The two biggest levers I see when modelling organisations aren't model selection or deployment strategy. They're adoption and automation level - and they're linked.

A use case on manual prompting achieves roughly 4-5% effective automation. Move to partial automation (triggered workflow with human review) and you're at 25-30%. Full automation pushes past 60%. For a 250-person organisation, upgrading automation across viable use cases unlocks an additional £9,000 per month.

But automation only works if the output is good enough for people to trust it. That's why the templates use the four-stage pattern - each stage is focused, testable, and tunable. You can measure extraction accuracy independently from evaluation quality. When accuracy improves, trust follows. When trust follows, adoption follows. When adoption follows, ROI follows.
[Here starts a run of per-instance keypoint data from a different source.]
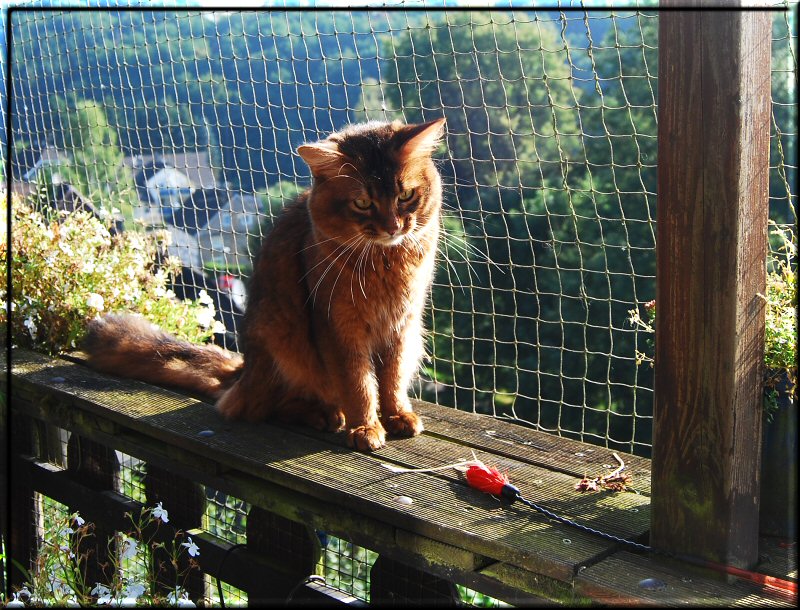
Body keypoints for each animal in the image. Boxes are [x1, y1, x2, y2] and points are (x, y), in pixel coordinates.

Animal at [84, 120, 446, 452]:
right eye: (362, 203)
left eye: (405, 195)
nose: (393, 227)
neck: (386, 261)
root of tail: (244, 371)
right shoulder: (339, 327)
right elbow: (358, 382)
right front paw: (366, 427)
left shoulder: (403, 325)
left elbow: (392, 378)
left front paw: (397, 415)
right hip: (280, 337)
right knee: (257, 407)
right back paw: (323, 415)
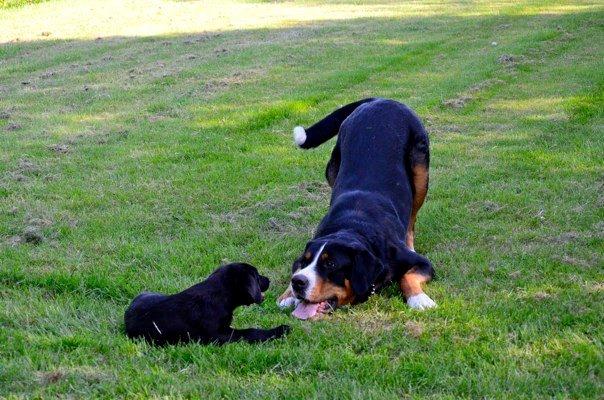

The templates are designed to make this progression natural. Start with manual prompting, validate outputs, build confidence. Add workflow triggers for partial automation. Close the loop with automated routing. You're turning up the dial, not rebuilding the system.

From Template to Production

Week 1: Validate. Run the test prompts, check outputs against expectations. Tune the knowledge base and config.

Week 2: Integrate. Connect to your data sources - CRM webhooks, email parsing, ticketing events.

Week 3: Monitor. Shadow mode - the agent processes real data but humans review every output. Track accuracy, tune thresholds.

Week 4: Automate. Increase autonomy for high-confidence cases. Keep humans in the loop for everything else. Expand as confidence grows.

What Comes Next

The templates are open source under MIT licence. But they're just the starting point. The real opportunity is the feedback loop: use the AI Planner to identify your highest-ROI use cases, deploy the matching templates, measure actual savings, and feed that data back into the planner.

Not a transformation project. A continuous cycle of plan, deploy, measure, improve. The tools exist. What's left is execution - and that's always the hard part. Templates won't solve it for you, but they'll get you to the starting line faster.